David Cortez Marshall Jr., 30, of Orangeburg pleaded guilty Thursday, according to a news release from the United States Attorney’s Office District of South Carolina.
An FBI investigation found that Marshall, a former media communications specialist, steered district purchases of remote learning classroom cameras to shell companies he created and controlled. Through those companies, fabricated documents, forged signatures and a false identity, Marshall purchased the cameras, then sold them to the school at a substantial markup, according to the release.
Marshall received more than $550,000 in illegal proceeds before his scheme was discovered by other school district employees, who confronted Marshall and contacted the FBI.
“Any time an employee uses a position of trust to steal from their employer, it is inexcusable and wrong,” U.S. Attorney Corey Ellis said in the release. “Here, Marshall’s crime was particularly reprehensible because he stole money, provided by South Carolina taxpayers, from a school district during a pandemic that has already created unprecedent challenges in public education.”

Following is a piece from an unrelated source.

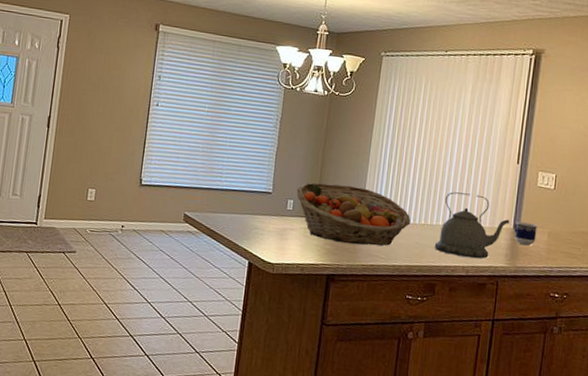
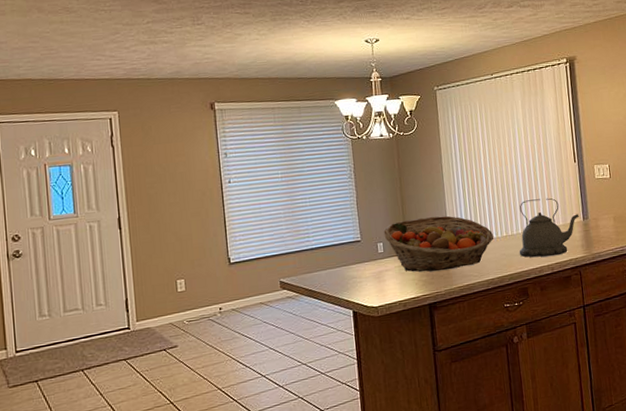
cup: present [514,222,537,246] -> none [583,212,605,234]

Marshall faces a maximum penalty of 20 years in federal prison for wire fraud, in addition to restitution, a fine of up to $250,000, and three years of supervision after imprisonment. U.S. District Judge Mary G. Lewis accepted the guilty plea and will sentence Marshall after reviewing a sentencing report prepared by the United States Probation Office.
Assistant U.S. Attorney Brook Andrews prosecuted the case.
“Throughout the pandemic, individuals like Marshall have created schemes and exploited programs designed to aid the public,” said Susan Ferensic, FBI Columbia Special Agent in Charge. “Unfortunately, Marshall misused his position to commit fraud against a school district and line his own pockets.”